It's not often in Europe that you encounter an ultra-modern, high-rise (well, sort of) hotel that could easily be straight out of the skyscraper districts of Sydney or Seattle. By night, the 13-storey, 140-rooms LaGare Hotel Milano Centrale is all the more distinctive with each of its windows strikingly illuminated with a different primary colour, making it not only a distinctive facade but also a rather easy-to-find local landmark for the guest approaching by foot from the nearby railway station.
As its name indicates, LaGare Hotel Milan Centrale is situated close to the Italian city's grandiose, early 20th century Centrale Station, a project of Benito Mussolini, Italy's infamous World War II fascist leader. It's a convenient five-minute or so walk away from station with your reviewer having arrived from Venice en route to France for a brief overnight stop in Milan.
On arrival LaGare Hotel Milano Centrale, a member of the Accor group's MGallery collection of characterful stays, makes an immediate positive impression.
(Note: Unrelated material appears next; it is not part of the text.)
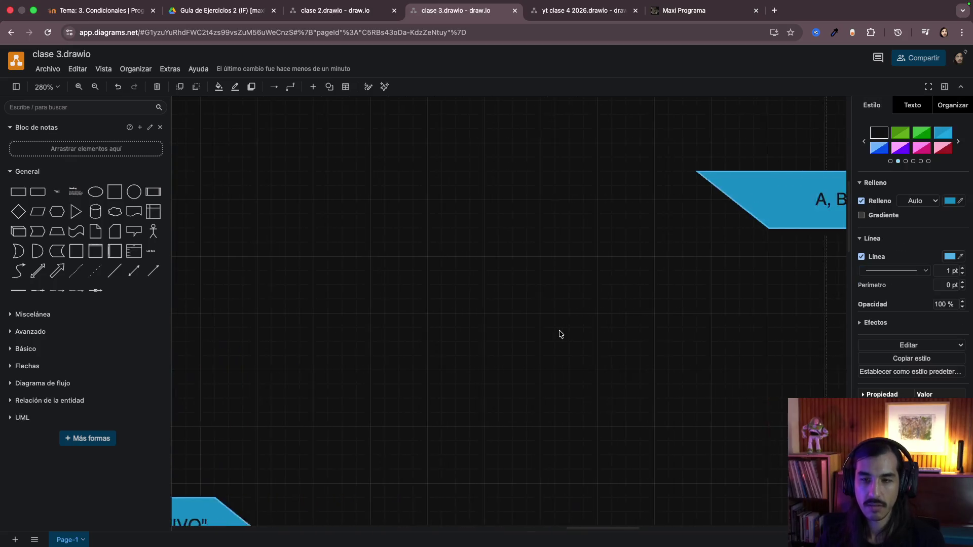
scroll(560, 333, right, 5)
key(ctrl+v)
Step: Shrink the copied decision and centre it directly below the A, B, C, D input
drag(655, 376, 535, 312)
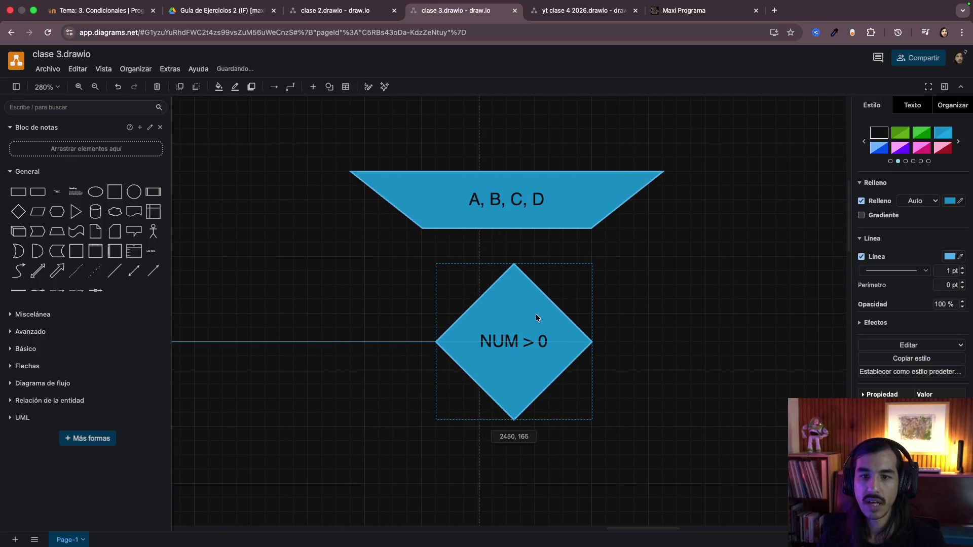
drag(585, 420, 547, 385)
It's all the more enhanced by the warm and professional welcome from the smartly-suited (as you might fairly expect in Italy) male reception staff in the compact lobby. The hotel's modernity and minimalism is a pleasant change from the inevitably more opulent, older-style hotels that a traveller tends to experience on any trip around the continent.
I've scored a 33-square-metre junior suite, encased in dark timber walls and matching floorboards. The room includes a quasi-separate bedroom with a king-sized bed, a small sitting room and a spacious bathroom with a large shower recess. There's a balcony, delivering views of the city skyline, but, it being winter, it's a little too cold to linger too long outside. Although the hotel is rated as four stars there are most of the accoutrements of a five-star, what with bathrobes and slippers, minibar, and happily, complimentary Wi-Fi throughout the hotel. The only notable omission from my room is an espresso machine though, this being Italy, good coffee flows freely elsewhere in the hotel.
The hotel features three dining venues, namely The Bistrot on the fourth floor, replete with a large terrace, LaGare Cafe, located in the small lobby, and Rooftop Bar, opened at night only in the warmer months between May and October, on the 13th floor which includes views of the city's old and new skyline. But as my stay is so short, and my arrival fairly late with an early departure the next morning, I decide to head out for an all-too-brief look at the city and a quick meal.
Milan boasts an impressively modern and efficient metro system with stops close to the hotel. With my time in Milan so regrettably limited, the underground whisks me quickly to two of the city's most obvious, though no less appealing, attractions: its historic cathedral and adjacent shopping centre. The glorious Duomo di Milano, is the city's most famous landmark. Construction on the cathedral was commenced in the 14th century and it took an extraordinary six centuries for it to be fully completed. Just across the square from Duomo is Milan's retail temple, the gorgeous Galleria Vittorio Emanuele II, one of the world's oldest shopping arcades. A four-storey arcade within an arcade, it's named after Victor Emmanuel II, Italy's first king. It includes a collection of slightly touristy but nonetheless good trattorias on the centre's ground floor. Back at the hotel, if you're in the party mood and are staying a little longer, there's a notable nightlife area in nearby Corso Como and Corso Garibaldi.
LaGare Hotel Milano Centrale is a stylish, contemporary and immensely comfortable choice for any traveller passing through Milan by train, or, for that matter, by any other means. And, even with the unfavourable exchange rate between the Australian dollar and the euro, its entry-point tariff won't bust the budget.
LaGare Hotel Milano Centrale, Via Giovanni Battista Pirelli, Milan, Italy. Phone: +39 02 872 5241. Doubles from €102. See accorhotels.com
The appealing modern design of the hotel, both externally and internally, is a welcome change from more typical European lodgings housed in aged premises.
First world whinge, to be sure, but in the homeland of espresso, a coffee machine, now mandatory in this style of hotel, would have been appreciated.